══ Data extracts

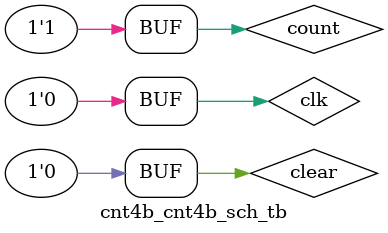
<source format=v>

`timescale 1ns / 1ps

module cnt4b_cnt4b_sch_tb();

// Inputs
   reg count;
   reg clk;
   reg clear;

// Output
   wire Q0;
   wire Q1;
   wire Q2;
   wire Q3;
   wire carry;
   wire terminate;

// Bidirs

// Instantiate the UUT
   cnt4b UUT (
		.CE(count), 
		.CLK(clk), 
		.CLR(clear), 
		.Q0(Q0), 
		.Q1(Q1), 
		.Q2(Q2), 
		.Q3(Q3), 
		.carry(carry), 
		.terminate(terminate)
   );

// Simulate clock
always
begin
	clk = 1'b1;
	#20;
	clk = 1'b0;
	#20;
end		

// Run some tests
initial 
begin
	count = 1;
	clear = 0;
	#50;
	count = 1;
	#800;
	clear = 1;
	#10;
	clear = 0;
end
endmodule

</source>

════

Exercise prompt: Only the pictures are to be omitted; the records above must otherwise be reproduced exactly.

Written response:
<source format=v>

`timescale 1ns / 1ps

module cnt4b_cnt4b_sch_tb();

// Inputs
   reg count;
   reg clk;
   reg clear;

// Output
   wire Q0;
   wire Q1;
   wire Q2;
   wire Q3;
   wire carry;
   wire terminate;

// Bidirs

// Instantiate the UUT
   cnt4b UUT (
		.CE(count), 
		.CLK(clk), 
		.CLR(clear), 
		.Q0(Q0), 
		.Q1(Q1), 
		.Q2(Q2), 
		.Q3(Q3), 
		.carry(carry), 
		.terminate(terminate)
   );

// Simulate clock
always
begin
	clk = 1'b1;
	#20;
	clk = 1'b0;
	#20;
end		

// Run some tests
initial 
begin
	count = 1;
	clear = 0;
	#50;
	count = 1;
	#800;
	clear = 1;
	#10;
	clear = 0;
end
endmodule

</source>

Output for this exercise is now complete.